The Prebaetic System (Sistemas Prebéticos or Sistema Prebético, also often referred to simply as Prebético) is a system of mountain ranges that forms the northeasternmost prolongation of the Baetic System in the southern Iberian Peninsula.

==Geography==
Although it is sometimes referred to as Cordillera Prebética, it is not a proper cordillera, or continuous alignment of ranges, but a broken system of mountain ranges.
Unlike the other two subsystems of the Baetic System, it is not present in the western area, but begins west of the eastern edge of the Sierra Sur de Jaén near Martos.

The Prebaetic System runs along eastern interior Andalusia, across the Region of Murcia, reaching the Mediterranean Sea shores in the southern Valencian Community.

Its highest point is La Sagra, Sierra de la Sagra; other high ranges are Sierra de Segura and Sierra de Cazorla.
The Sierra de María in northern Almeria Province runs across the Prebaetic and the Penibaetic System, overlapping with both.

==Geology==
Geologically the Prebaetic System shares similar characteristics to its parent system, the Subbaetic System and it is considered its eastern offshoot. The materials that compose it were formed in a relatively shallow sea.
The Iberian System rises north of the eastern part of the Prebaetic System.

(Structured page parsing data)
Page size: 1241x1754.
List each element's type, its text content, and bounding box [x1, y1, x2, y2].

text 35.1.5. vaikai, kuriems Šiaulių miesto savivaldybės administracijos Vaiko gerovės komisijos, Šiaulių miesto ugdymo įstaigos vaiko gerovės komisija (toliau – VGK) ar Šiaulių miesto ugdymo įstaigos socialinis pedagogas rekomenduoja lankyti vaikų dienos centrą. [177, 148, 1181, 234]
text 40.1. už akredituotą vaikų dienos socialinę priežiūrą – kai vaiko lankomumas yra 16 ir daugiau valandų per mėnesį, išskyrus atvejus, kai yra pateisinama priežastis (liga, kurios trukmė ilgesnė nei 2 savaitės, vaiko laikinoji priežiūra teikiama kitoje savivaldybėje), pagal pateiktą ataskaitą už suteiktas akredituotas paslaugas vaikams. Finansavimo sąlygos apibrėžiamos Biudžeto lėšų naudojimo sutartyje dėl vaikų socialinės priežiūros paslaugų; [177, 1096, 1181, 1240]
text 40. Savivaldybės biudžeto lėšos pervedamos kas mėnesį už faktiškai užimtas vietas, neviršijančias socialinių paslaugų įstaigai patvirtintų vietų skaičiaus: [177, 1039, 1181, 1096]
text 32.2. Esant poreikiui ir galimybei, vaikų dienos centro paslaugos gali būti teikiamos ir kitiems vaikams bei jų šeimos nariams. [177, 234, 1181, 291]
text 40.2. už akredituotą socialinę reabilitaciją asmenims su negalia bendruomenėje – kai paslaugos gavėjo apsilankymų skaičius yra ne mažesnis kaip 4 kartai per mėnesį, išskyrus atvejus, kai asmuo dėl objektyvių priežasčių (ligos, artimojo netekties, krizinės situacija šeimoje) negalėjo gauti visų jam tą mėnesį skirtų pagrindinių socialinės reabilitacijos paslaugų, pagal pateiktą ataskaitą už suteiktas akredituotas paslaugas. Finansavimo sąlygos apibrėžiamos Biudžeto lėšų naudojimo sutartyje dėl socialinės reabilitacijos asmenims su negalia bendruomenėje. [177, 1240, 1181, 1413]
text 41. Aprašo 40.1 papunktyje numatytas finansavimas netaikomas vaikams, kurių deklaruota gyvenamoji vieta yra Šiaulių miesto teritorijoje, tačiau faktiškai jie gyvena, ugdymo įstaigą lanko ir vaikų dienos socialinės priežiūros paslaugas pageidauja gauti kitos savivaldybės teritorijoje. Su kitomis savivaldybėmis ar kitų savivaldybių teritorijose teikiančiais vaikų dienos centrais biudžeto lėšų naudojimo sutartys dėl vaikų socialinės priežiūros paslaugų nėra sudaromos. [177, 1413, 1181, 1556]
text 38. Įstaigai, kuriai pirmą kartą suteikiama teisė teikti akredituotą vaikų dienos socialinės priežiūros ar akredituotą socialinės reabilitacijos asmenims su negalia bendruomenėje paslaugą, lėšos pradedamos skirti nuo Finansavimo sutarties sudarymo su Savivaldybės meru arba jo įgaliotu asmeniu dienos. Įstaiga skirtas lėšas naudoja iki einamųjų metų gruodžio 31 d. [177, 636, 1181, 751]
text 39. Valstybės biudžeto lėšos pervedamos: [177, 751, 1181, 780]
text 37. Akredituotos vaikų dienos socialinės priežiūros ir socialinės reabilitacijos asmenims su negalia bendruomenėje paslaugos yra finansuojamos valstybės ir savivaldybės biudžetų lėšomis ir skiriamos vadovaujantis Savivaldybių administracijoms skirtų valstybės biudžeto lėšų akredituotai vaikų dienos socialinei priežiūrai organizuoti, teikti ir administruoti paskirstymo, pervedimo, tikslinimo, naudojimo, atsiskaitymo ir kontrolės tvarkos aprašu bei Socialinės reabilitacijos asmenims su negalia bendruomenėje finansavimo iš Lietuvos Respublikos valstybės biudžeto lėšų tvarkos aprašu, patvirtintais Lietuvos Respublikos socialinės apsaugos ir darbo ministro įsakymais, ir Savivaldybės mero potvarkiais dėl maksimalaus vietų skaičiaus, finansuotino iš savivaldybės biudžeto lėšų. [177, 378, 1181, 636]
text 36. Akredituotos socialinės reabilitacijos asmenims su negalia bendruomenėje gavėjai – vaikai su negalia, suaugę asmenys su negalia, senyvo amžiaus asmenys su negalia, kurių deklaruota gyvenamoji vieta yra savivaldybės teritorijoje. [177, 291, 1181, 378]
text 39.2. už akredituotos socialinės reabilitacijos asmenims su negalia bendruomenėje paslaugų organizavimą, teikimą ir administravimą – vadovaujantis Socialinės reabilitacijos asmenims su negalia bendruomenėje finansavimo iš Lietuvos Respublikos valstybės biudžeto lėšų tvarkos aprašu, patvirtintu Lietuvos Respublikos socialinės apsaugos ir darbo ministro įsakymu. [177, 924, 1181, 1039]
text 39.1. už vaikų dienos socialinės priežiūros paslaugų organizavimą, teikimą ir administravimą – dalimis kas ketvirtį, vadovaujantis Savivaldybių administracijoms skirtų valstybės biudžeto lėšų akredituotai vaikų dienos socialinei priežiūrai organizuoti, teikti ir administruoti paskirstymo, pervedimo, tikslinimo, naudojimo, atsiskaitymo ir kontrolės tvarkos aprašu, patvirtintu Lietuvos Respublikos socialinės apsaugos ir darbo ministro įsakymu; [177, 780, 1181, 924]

## WORK ORDER 1
Answer these questions using the text on the Prebaetic System:
(a) What is the highest point of the Prebaetic System?
(b) In which region does the system reach the shores of the Mediterranean Sea?
(c) In what kind of sea were the materials that compose it formed?
## WORK ORDER 2
Can you copy the text on the Prebaetic System from "The Prebaetic System runs" to "relatively shallow sea.", word for word?

## ANSWER SECTION 1
(a) La Sagra, Sierra de la Sagra.
(b) The southern Valencian Community.
(c) A relatively shallow sea.

## ANSWER SECTION 2
The Prebaetic System runs along eastern interior Andalusia, across the Region of Murcia, reaching the Mediterranean Sea shores in the southern Valencian Community.

Its highest point is La Sagra, Sierra de la Sagra; other high ranges are Sierra de Segura and Sierra de Cazorla.
The Sierra de María in northern Almeria Province runs across the Prebaetic and the Penibaetic System, overlapping with both.

==Geology==
Geologically the Prebaetic System shares similar characteristics to its parent system, the Subbaetic System and it is considered its eastern offshoot. The materials that compose it were formed in a relatively shallow sea.